Deriving a computationally-efficient counterpart of a CFD model, i.e., reduced-order modeling (ROM), has attracted much interest for various time-critical applications where a high-fidelity model simulation is desired at a minimal computational cost. Despite the surging interest in ROMs, there still exist major hindrances to their industry-wide adoption. Many existing techniques rely on access to the discretization operator of the CFD model, which is often unavailable for general-purpose CFD softwares suitable for practical applications. The performance of data-driven ROMs can also vary widely depending on how training data are selected. Note many of the data-driven ROM techniques originate from conventional system identification and data compression techniques for an actual system. With an actual system, while its excitation conditions can be manipulated to improve identification, its physical parameters such as input source location should remain intact. Our team has been implementing a new concept of altering the digital twin, i.e., CFD Model, of the target system for improved identification. In the proposed approach, the CFD model is altered and excited as prescribed by the Krylov subspace method so that a physics-based ROM (equipped with superior generalizability) can be built using response data only. This alter-and-excite (A&E) approach can potentially overcome the limitations of both conventional and data-driven approaches by obviating the need for the CFD model operator and judicious choice of training data. 
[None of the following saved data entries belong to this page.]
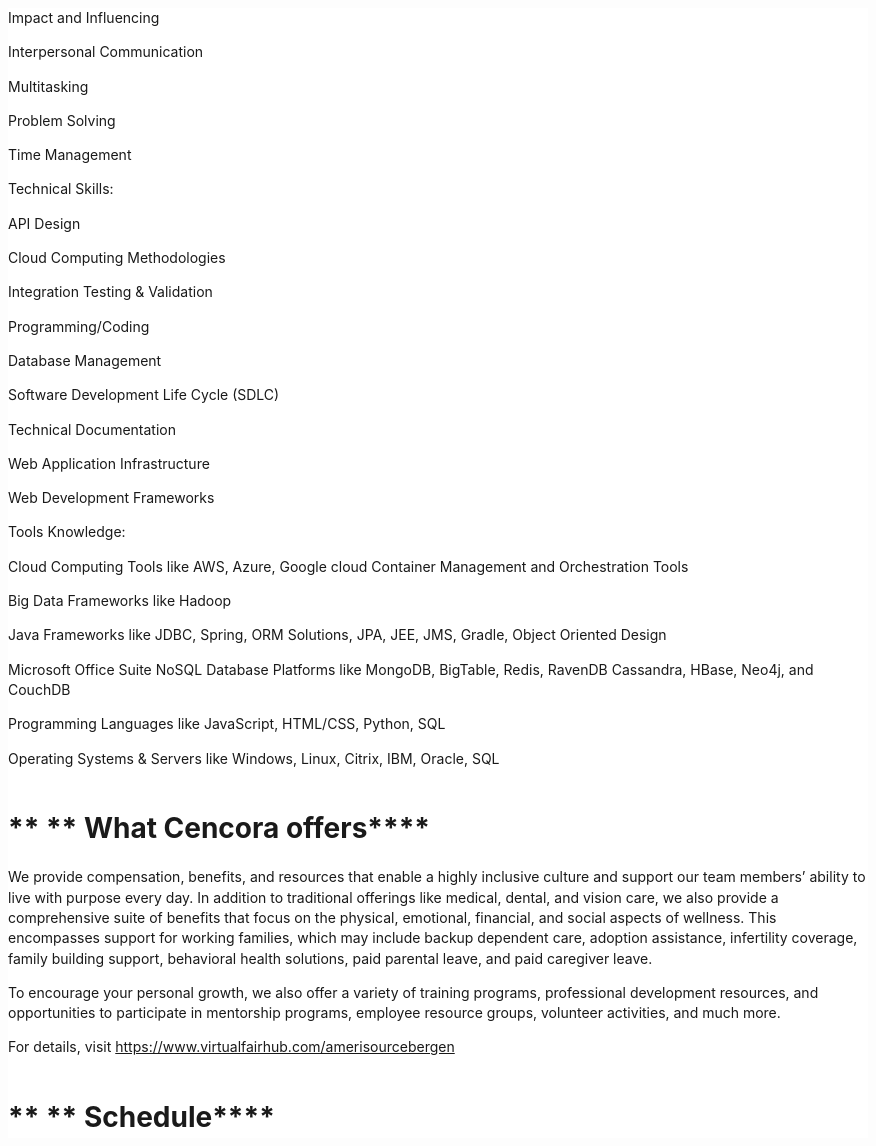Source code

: Impact and Influencing

Interpersonal Communication

Multitasking

Problem Solving

Time Management

Technical Skills:

API Design

Cloud Computing Methodologies

Integration Testing & Validation

Programming/Coding

Database Management

Software Development Life Cycle (SDLC)

Technical Documentation

Web Application Infrastructure

Web Development Frameworks

Tools Knowledge:

Cloud Computing Tools like AWS, Azure, Google cloud Container Management and Orchestration Tools

Big Data Frameworks like Hadoop

Java Frameworks like JDBC, Spring, ORM Solutions, JPA, JEE, JMS, Gradle, Object Oriented Design

Microsoft Office Suite NoSQL Database Platforms like MongoDB, BigTable, Redis, RavenDB Cassandra, HBase, Neo4j, and CouchDB

Programming Languages like JavaScript, HTML/CSS, Python, SQL

Operating Systems & Servers like Windows, Linux, Citrix, IBM, Oracle, SQL

#  ** ** **What Cencora offers******

We provide compensation, benefits, and resources that enable a highly inclusive culture and support our team members’ ability to live with purpose every day. In addition to traditional offerings like medical, dental, and vision care, we also provide a comprehensive suite of benefits that focus on the physical, emotional, financial, and social aspects of wellness. This encompasses support for working families, which may include backup dependent care, adoption assistance, infertility coverage, family building support, behavioral health solutions, paid parental leave, and paid caregiver leave.

To encourage your personal growth, we also offer a variety of training programs, professional development resources, and opportunities to participate in mentorship programs, employee resource groups, volunteer activities, and much more.

For details, visit https://www.virtualfairhub.com/amerisourcebergen

#  ** ** **Schedule******
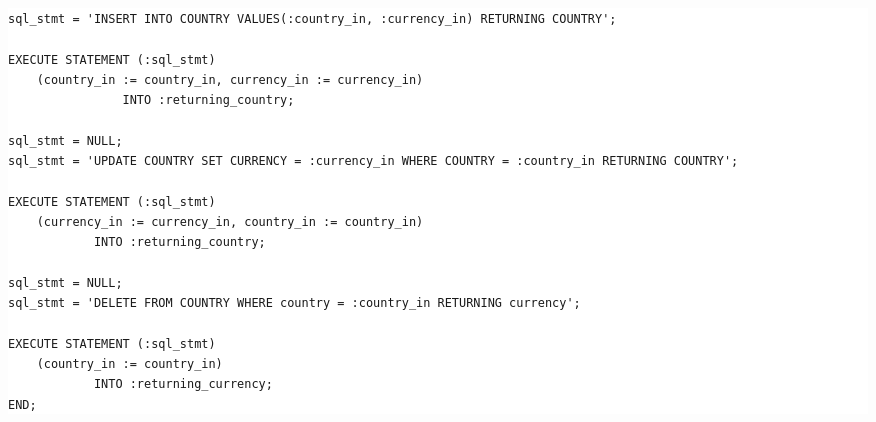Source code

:     sql_stmt = 'INSERT INTO COUNTRY VALUES(:country_in, :currency_in) RETURNING COUNTRY';

    EXECUTE STATEMENT (:sql_stmt)
        (country_in := country_in, currency_in := currency_in)
                    INTO :returning_country;

    sql_stmt = NULL;
 	sql_stmt = 'UPDATE COUNTRY SET CURRENCY = :currency_in WHERE COUNTRY = :country_in RETURNING COUNTRY';

    EXECUTE STATEMENT (:sql_stmt)
        (currency_in := currency_in, country_in := country_in)
                INTO :returning_country;

    sql_stmt = NULL;
    sql_stmt = 'DELETE FROM COUNTRY WHERE country = :country_in RETURNING currency';

    EXECUTE STATEMENT (:sql_stmt)
        (country_in := country_in)
                INTO :returning_currency;
    END;


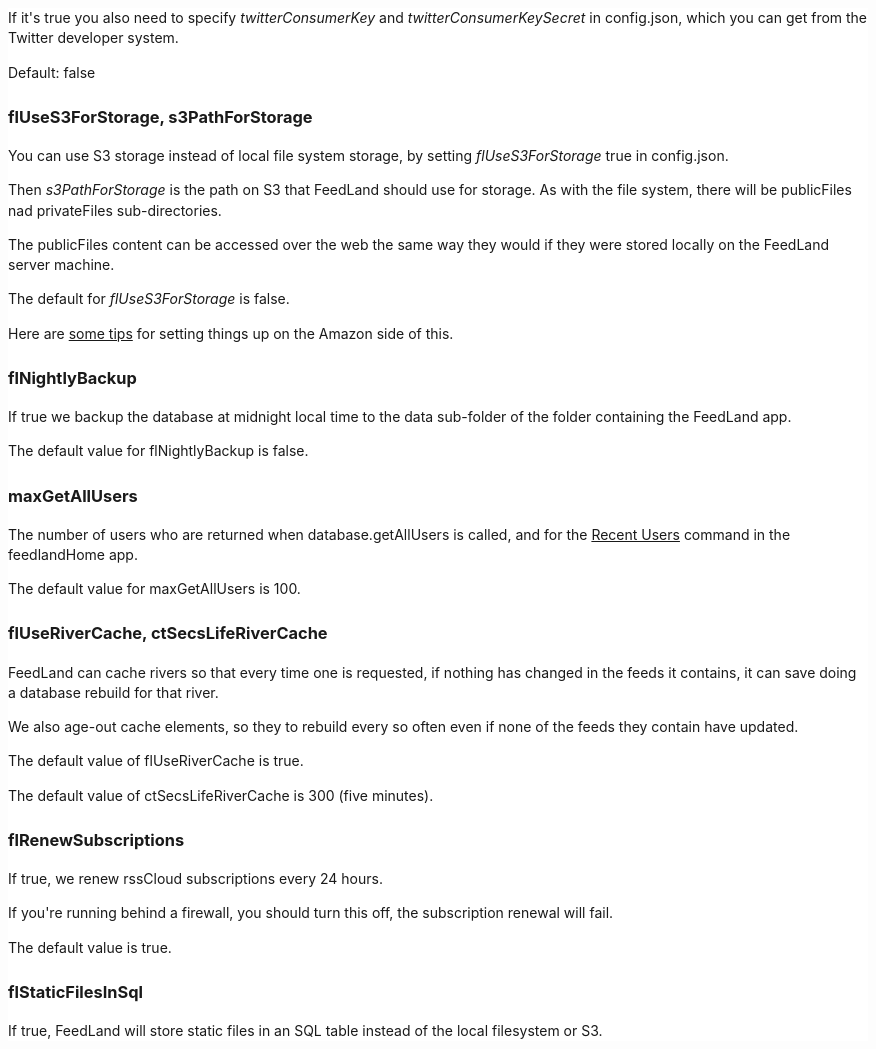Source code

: If it's true you also need to specify <i>twitterConsumerKey</i> and <i>twitterConsumerKeySecret</i> in config.json, which you can get from the Twitter developer system. 

Default: false

### flUseS3ForStorage, s3PathForStorage

You can use S3 storage instead of local file system storage, by setting <i>flUseS3ForStorage</i> true in config.json. 

Then <i>s3PathForStorage</i> is the path on S3 that FeedLand should use for storage. As with the file system, there will be publicFiles nad privateFiles sub-directories.

The publicFiles content can be accessed over the web the same way they would if they were stored locally on the FeedLand server machine. 

The default for <i>flUseS3ForStorage</i> is false.

Here are <a href="https://github.com/scripting/feedlandInstall/blob/main/docs/s3storage.md">some tips</a> for setting things up on the Amazon side of this. 

### flNightlyBackup

If true we backup the database at midnight local time to the data sub-folder of the folder containing the FeedLand app. 

The default value for flNightlyBackup is false.

### maxGetAllUsers

The number of users who are returned when database.getAllUsers is called, and for the <a href="https://feedland.org/?userslist">Recent Users</a> command in the feedlandHome app.

The default value for maxGetAllUsers is 100.

### flUseRiverCache, ctSecsLifeRiverCache

FeedLand can cache rivers so that every time one is requested, if nothing has changed in the feeds it contains, it can save doing a database rebuild for that river. 

We also age-out cache elements, so they to rebuild every so often even if none of the feeds they contain have updated. 

The default value of flUseRiverCache is true. 

The default value of ctSecsLifeRiverCache is 300 (five minutes). 

### flRenewSubscriptions

If true, we renew rssCloud subscriptions every 24 hours. 

If you're running behind a firewall, you should turn this off, the subscription renewal will fail. 

The default value is true.

### flStaticFilesInSql

If true, FeedLand will store static files in an SQL table instead of the local filesystem or S3.
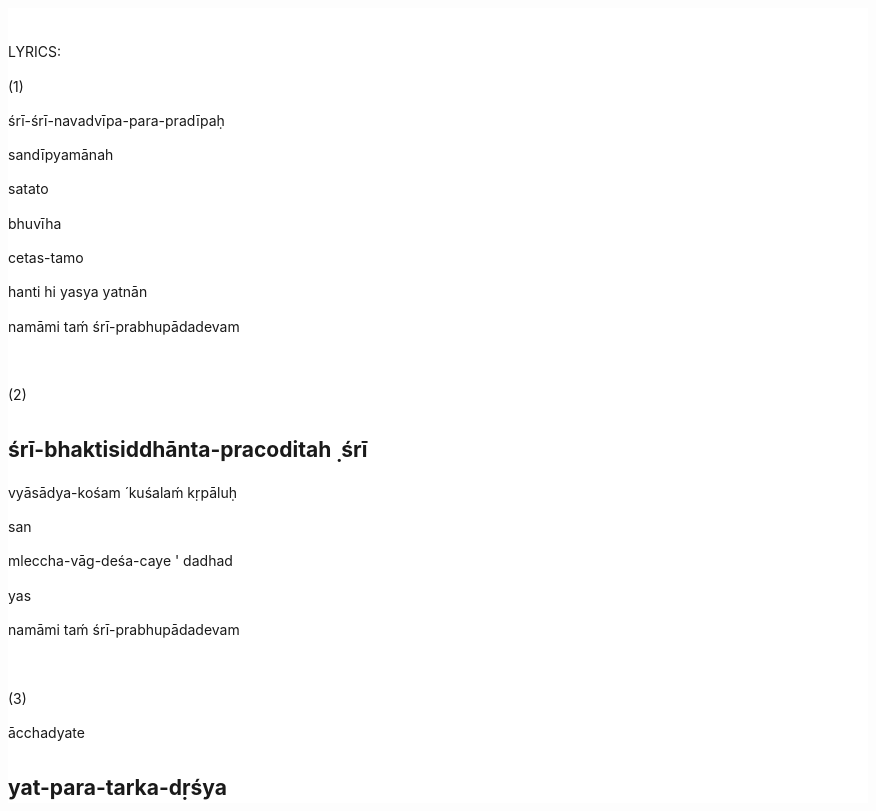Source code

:  


LYRICS:


(1)


śrī-śrī-navadvīpa-para-pradīpaḥ


sandīpyamānah
 
satato
 
bhuvīha


cetas-tamo
 
hanti
 hi 
yasya
 yatnān


namāmi
 taḿ śrī-prabhupādadevam


 


(2)


śrī-bhaktisiddhānta-pracoditah
̣ 
śrī
-


vyāsādya-kośam
́ kuśalaḿ kṛpāluḥ


san

mleccha-vāg-deśa-caye '
dadhad
 
yas


namāmi
 taḿ śrī-prabhupādadevam


 


(3)


ācchadyate
 
yat-para-tarka-dṛśya
-
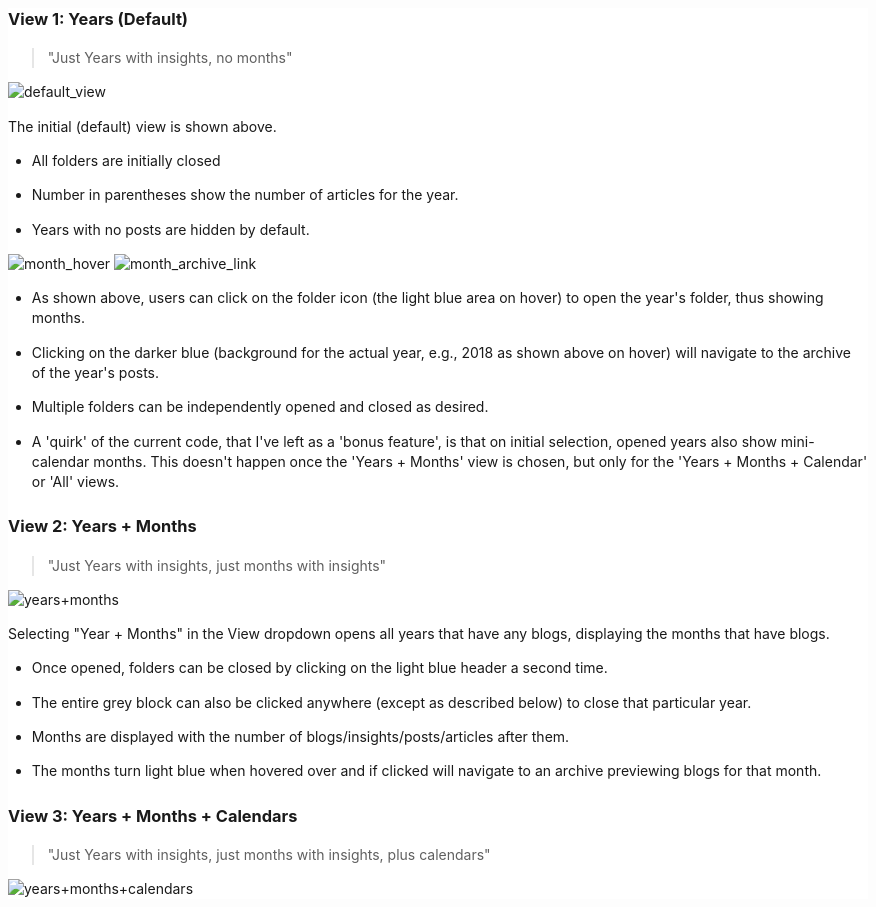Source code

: ### View 1: Years (Default)

> "Just Years with insights, no months"

<img title="default_view" src="./assets/images/calendar_readme/default_view.png" alt="default_view" width="400">

The initial (default) view is shown above.

- All folders are initially closed

- Number in parentheses show the number of articles for the year.

- Years with no posts are hidden by default.

<img title="month_hover" src="./assets/images/calendar_readme/month_hover.png" alt="month_hover" width="400">

<img title="month_archive_link" src="./assets/images/calendar_readme/month_archive_link.png" alt="month_archive_link" width="150">

- As shown above, users can click on the folder icon (the light blue area on
  hover) to open the year's folder, thus showing months.

- Clicking on the darker blue (background for the actual year, e.g., 2018 as
  shown above on hover) will navigate to the archive of the year's posts.

- Multiple folders can be independently opened and closed as desired.

- A 'quirk' of the current code, that I've left as a 'bonus feature', is that on
  initial selection, opened years also show mini-calendar months. This doesn't happen
  once the 'Years + Months' view is chosen, but only for the 'Years + Months +
  Calendar' or 'All' views.

### View 2: Years + Months

> "Just Years with insights, just months with insights"

<img title="years+months" src="./assets/images/calendar_readme/years+months.png" alt="years+months" width="400">

Selecting "Year + Months" in the View dropdown opens all years that have any
blogs, displaying the months that have blogs.

- Once opened, folders can be closed by clicking on the light blue header a
  second time.

- The entire grey block can also be clicked anywhere (except as described below)
  to close that particular year.

- Months are displayed with the number of blogs/insights/posts/articles after
  them.

- The months turn light blue when hovered over and if clicked will navigate to
  an archive previewing blogs for that month.

### View 3: Years + Months + Calendars

> "Just Years with insights, just months with insights, plus calendars"

<img title="years+months+calendars" src="./assets/images/calendar_readme/years+months+calendars.png" alt="years+months+calendars" width="400">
Reduced-Order Modeling of Li-Ion Batteries

Multirate Estimation for Discrete Manufacturing Processes

The overall goal of this research is to add a new dimension to the information horizon for monitoring and controlling the machining process.  Existing approaches tend to rely on only one out of two data streams that are generated by the in-process sensors and postprocess inspection in batch production.  The proposed research is one of the first attempts to systematically utilize the multirate data flows from a series of discrete processes for estimating immeasurable variables in real-time.  Our validation experiments showed that the part quality and tool condition can be accurately estimated even with a small number of trivial sensors if the available data from post-cycle inspections in typical batch production are actively fed into the observer. 

We completed validation experiments on real-time estimation of surface roughness and wheel wear in the grinding process. As an example, Fig. 1 shows the performance of the multirate scheme in estimating coefficient R0 in the output equation for the surface roughness, Ra, as well as in predicting Ra before each grinding cycle ends. The proposed multirate scheme based on multirate measurement of surface roughness and grinding power is compared with a single-rate scheme based on measurement of grinding power P only. The two estimates of R0 are shown in Fig. 1(a), and the prediction in Fig. 1(b) refers to an a priori estimate of surface roughness at the end of each grinding cycle before an a posteriori update takes place based on measurement of the actual surface roughness. The coefficient R0 in the output equation for the surface roughness cannot be estimated without feedback of the surface roughness.  In contrast, R0 was updated at the end of each cycle with the multirate measurement setting as shown in Fig. 1(a), leading to a good agreement between the measured surface roughness and the prediction at the end of each cycle in Fig. 1(b).